* [WHAT THE TASK REQUIRES]
Reproduce the data below word for word, beginning at its first line and stopping after the line that contains "contrast brightness saturation: contrast". Leave the pictures out of your copy.

* [PROVIDED ENTRIES]
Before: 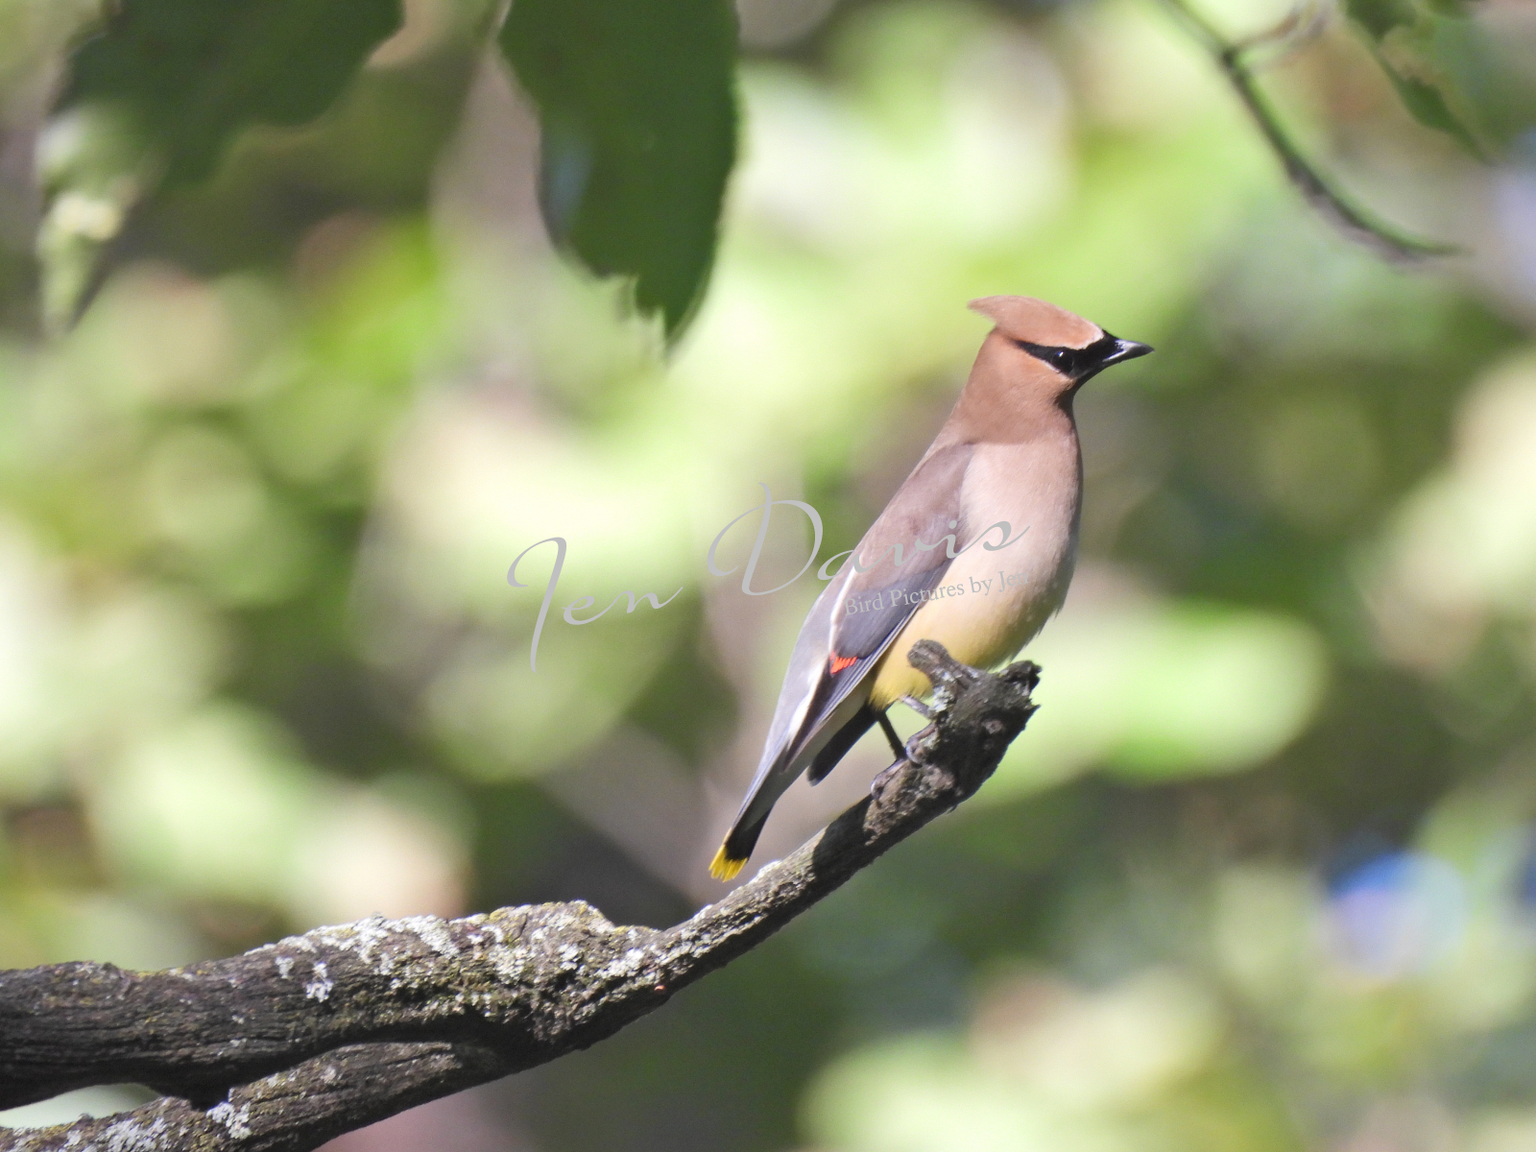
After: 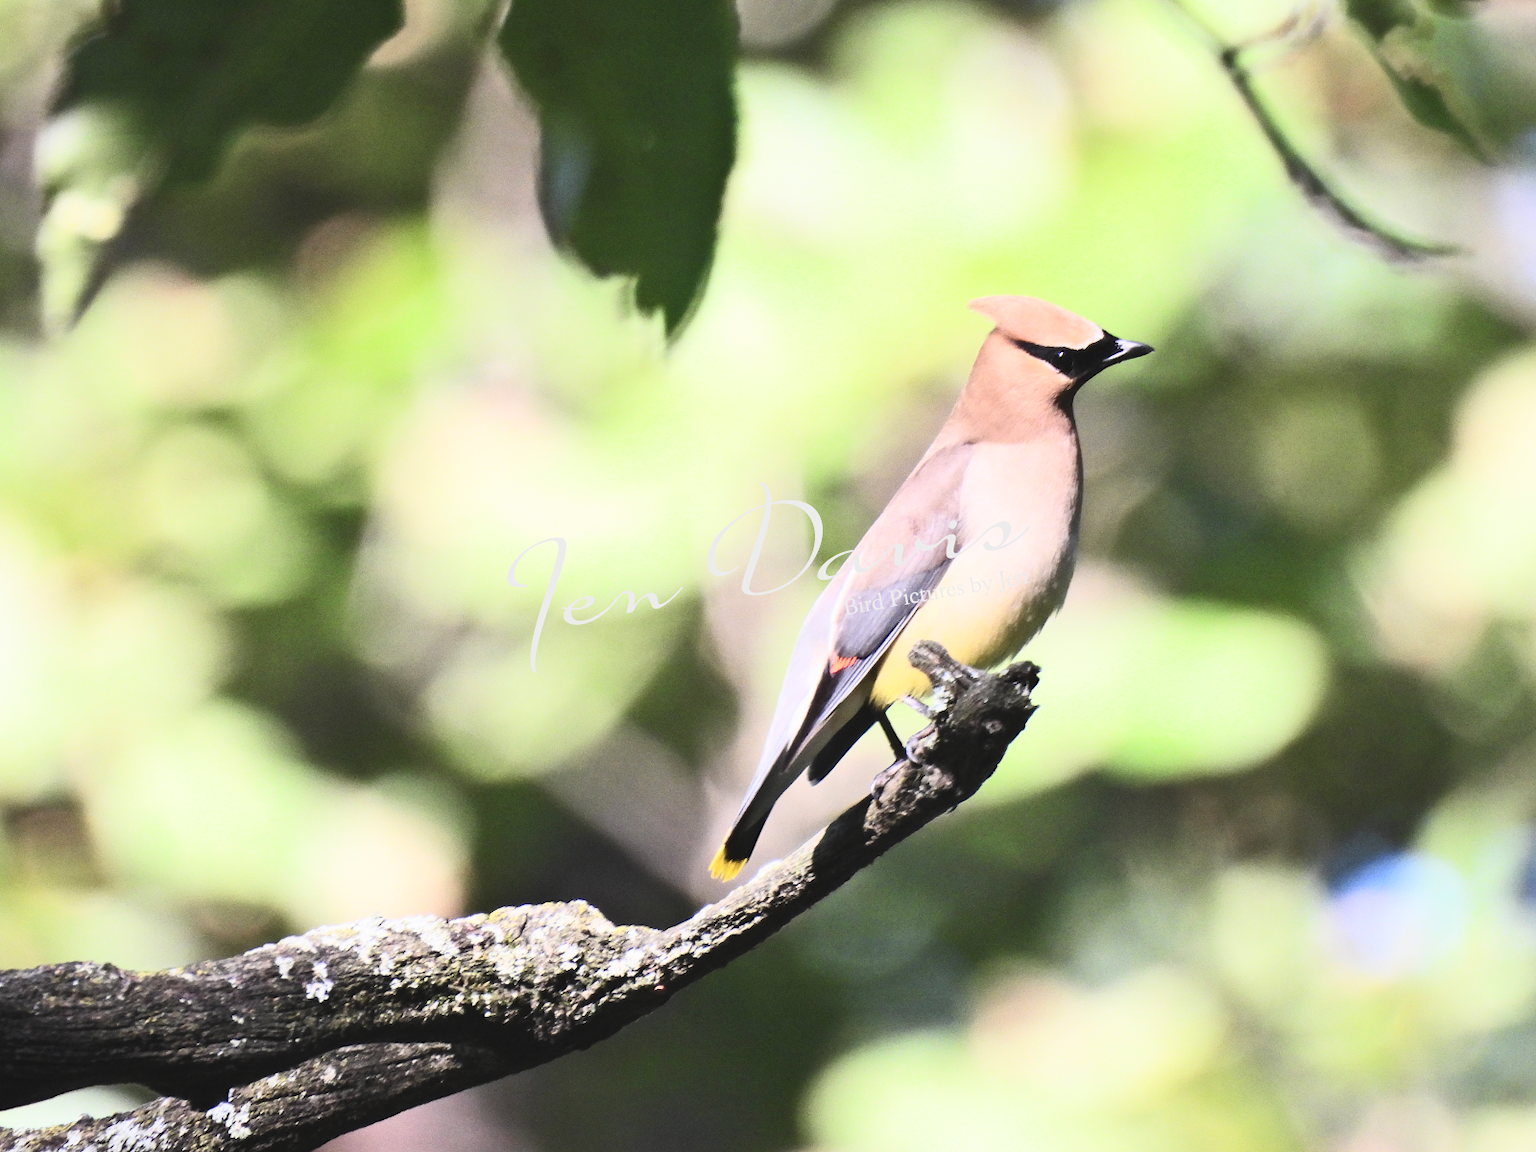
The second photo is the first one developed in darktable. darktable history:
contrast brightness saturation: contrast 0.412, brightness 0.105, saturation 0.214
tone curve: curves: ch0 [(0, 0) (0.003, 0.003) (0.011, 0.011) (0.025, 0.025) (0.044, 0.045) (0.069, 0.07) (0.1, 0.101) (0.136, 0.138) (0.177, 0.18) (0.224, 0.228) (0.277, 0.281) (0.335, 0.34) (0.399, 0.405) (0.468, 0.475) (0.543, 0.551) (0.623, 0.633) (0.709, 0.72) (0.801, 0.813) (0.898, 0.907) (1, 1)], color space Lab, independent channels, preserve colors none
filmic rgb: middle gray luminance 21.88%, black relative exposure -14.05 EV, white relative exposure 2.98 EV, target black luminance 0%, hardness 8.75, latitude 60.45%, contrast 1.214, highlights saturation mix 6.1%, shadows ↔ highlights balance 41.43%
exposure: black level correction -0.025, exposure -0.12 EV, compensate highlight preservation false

* [COMPLETED EXERCISE]
Before: 
After: 
The second photo is the first one developed in darktable. darktable history:
contrast brightness saturation: contrast 0.412, brightness 0.105, saturation 0.214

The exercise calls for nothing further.